++++ 本文 ++++

タンクローリーの積載物紹介シリーズ、第8回はLPガスです。ガソリンや軽油を積んだタンクローリーは街で良く見かけますが、実は同じぐらい頻繁に見かけるのがLPガスを積んだタンクローリーです。

そもそもLPガスとはどんな物質でどんな用途に使われるのか、どんなメーカーがLPガス用タンクローリーを作っているのかをみていきます。

都市ガスの熱量調整や自動車燃料に使われるLPG

LPガス (LPG) は、liquefied petroleum gasの略称で、液化石油ガスという意味です。一般には「プロパンガス」と呼ばれ、家庭用の熱源として利用されています。LNGと名前が似ていますが、LNGがメタンを主成分とするのに対し、LPGはプロパンやブタンを主成分とする可燃性ガスを液化したものです。また、LNGが-162ºCで液化して体積が1/600になるのに対し、LPGは-42ºCで液化し体積が1/250になるという違いもあります。

LPGの用途としては、家庭や業務用の燃料が良く知られていますが、意外なところでは、都市ガスの熱量調節に使われます。都市ガスはLNGを規定の熱量になるように調整したものですが、この熱量調節のためにLPGが利用されます。ややこしい話ですが、都市ガスはLNGとLPGが混ざったものということになります。

また、自動車の燃料としてもLPGが利用されています。出力・トルクの面でガソリン車に劣りますが、コストが安く済み、なおかつCO2排出量が少ないというメリットがあります。日本では、タクシーや業務用車両以外にはあまり使われませんが、世界、特にロシアとトルコでは300万台以上のLPG自動車が普及しています (下図「LPG自動車の普及状況」を参照) 。

++++ 提供項目 ++++

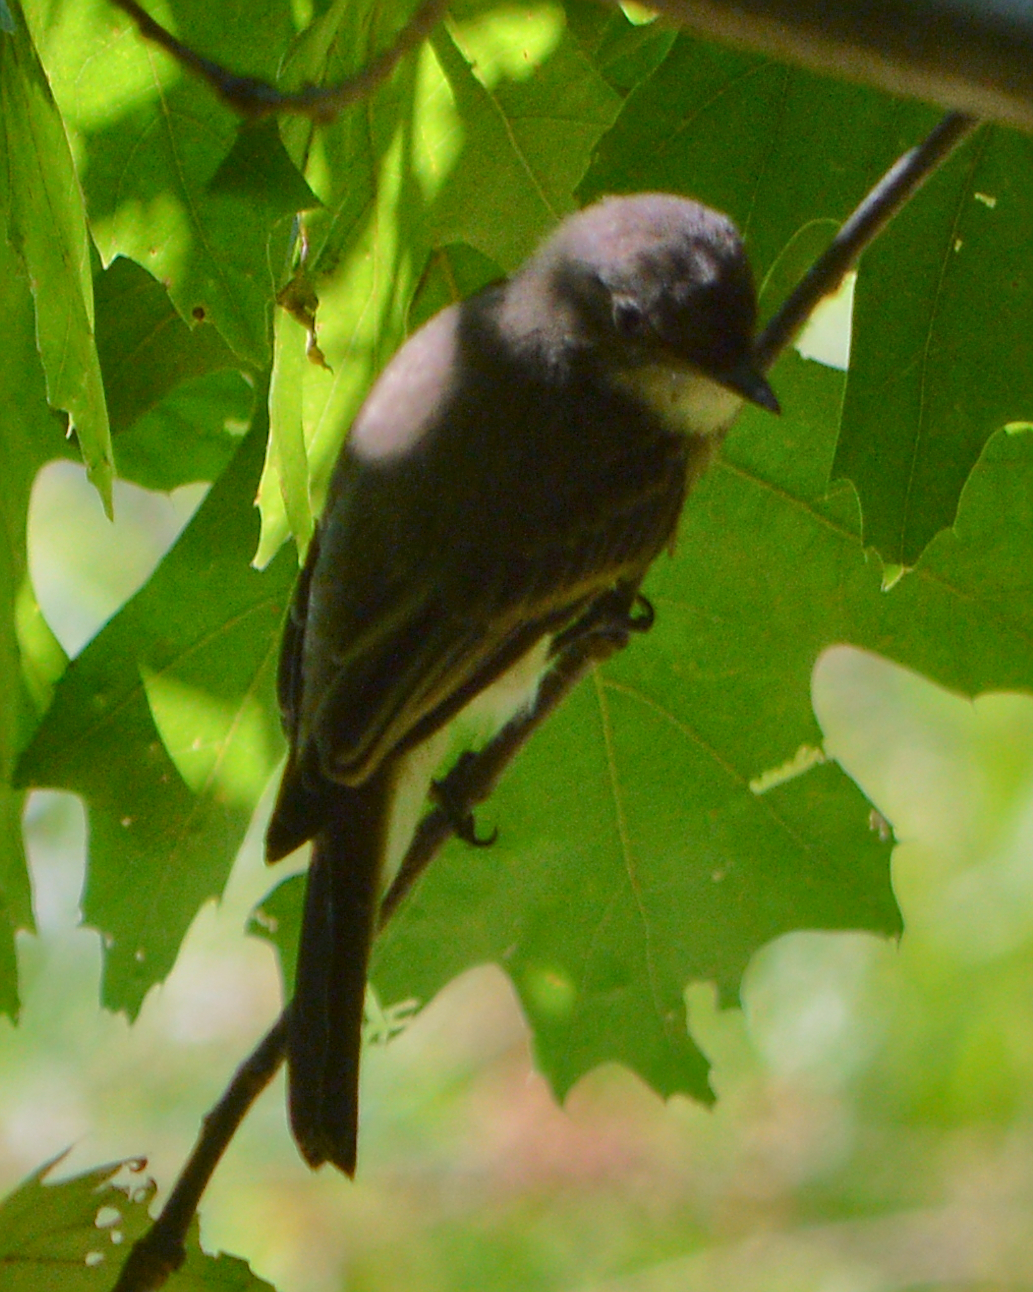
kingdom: Animalia
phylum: Chordata
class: Aves
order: Passeriformes
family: Tyrannidae
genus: Sayornis
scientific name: Sayornis phoebe
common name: Eastern phoebe
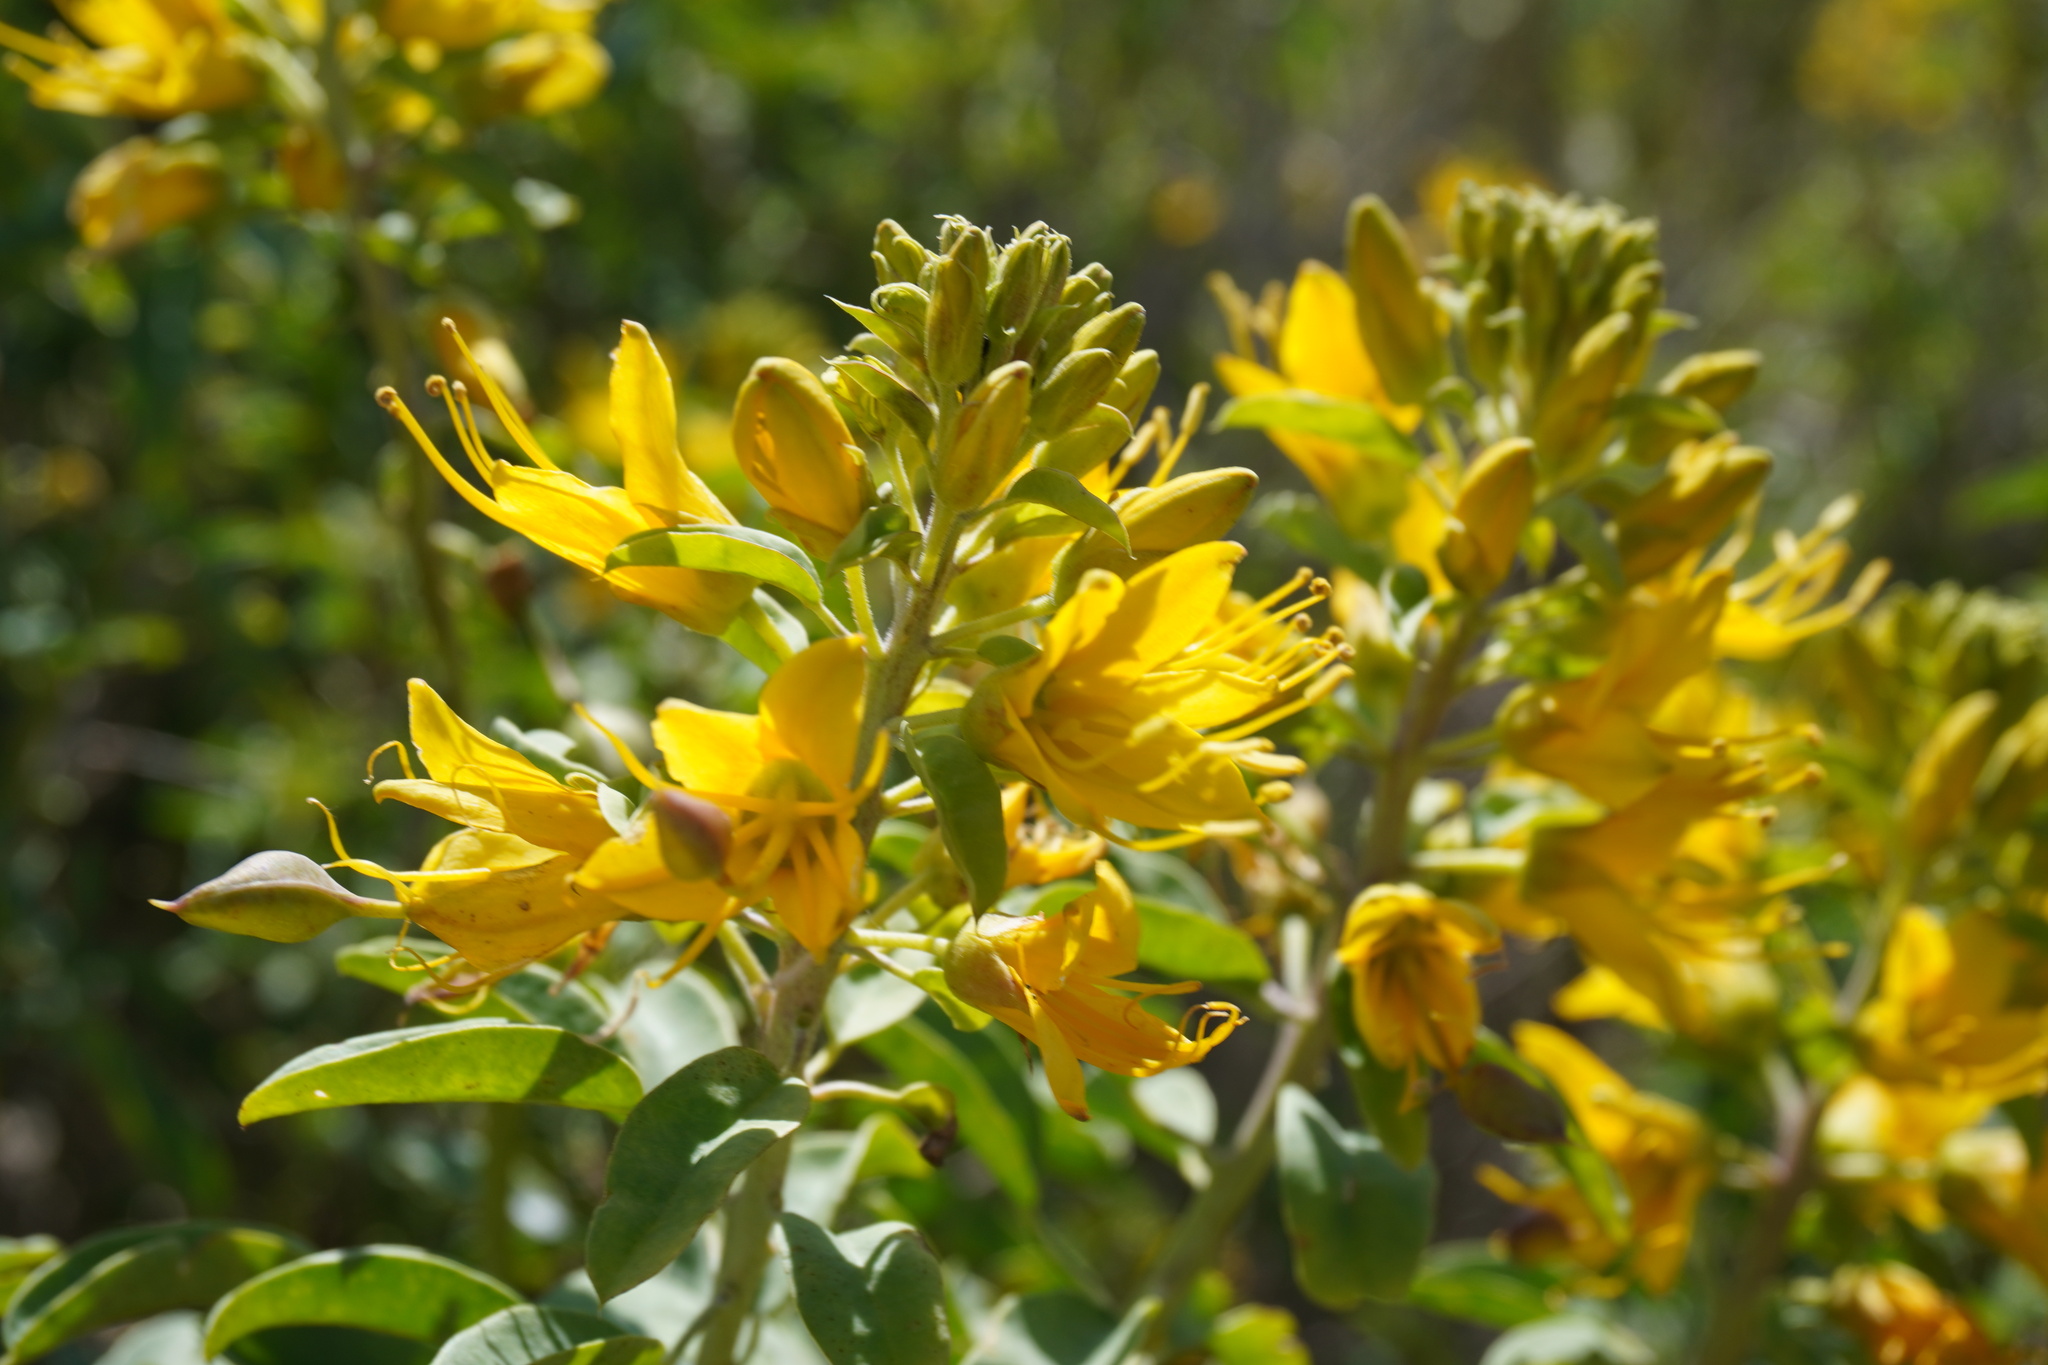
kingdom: Plantae
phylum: Tracheophyta
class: Magnoliopsida
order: Brassicales
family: Cleomaceae
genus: Cleomella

++++

## 課題 A
本文によると、LPGは何度で液化し、その体積はどれだけになりますか。
## 課題 B
本文のうち「LPガス (LPG) は、liquefied」から「たものということになります。」までを一字も変えずに抜き出してください。

## 解答 A
-42ºCで液化し、体積は1/250になります。

## 解答 B
LPガス (LPG) は、liquefied petroleum gasの略称で、液化石油ガスという意味です。一般には「プロパンガス」と呼ばれ、家庭用の熱源として利用されています。LNGと名前が似ていますが、LNGがメタンを主成分とするのに対し、LPGはプロパンやブタンを主成分とする可燃性ガスを液化したものです。また、LNGが-162ºCで液化して体積が1/600になるのに対し、LPGは-42ºCで液化し体積が1/250になるという違いもあります。

LPGの用途としては、家庭や業務用の燃料が良く知られていますが、意外なところでは、都市ガスの熱量調節に使われます。都市ガスはLNGを規定の熱量になるように調整したものですが、この熱量調節のためにLPGが利用されます。ややこしい話ですが、都市ガスはLNGとLPGが混ざったものということになります。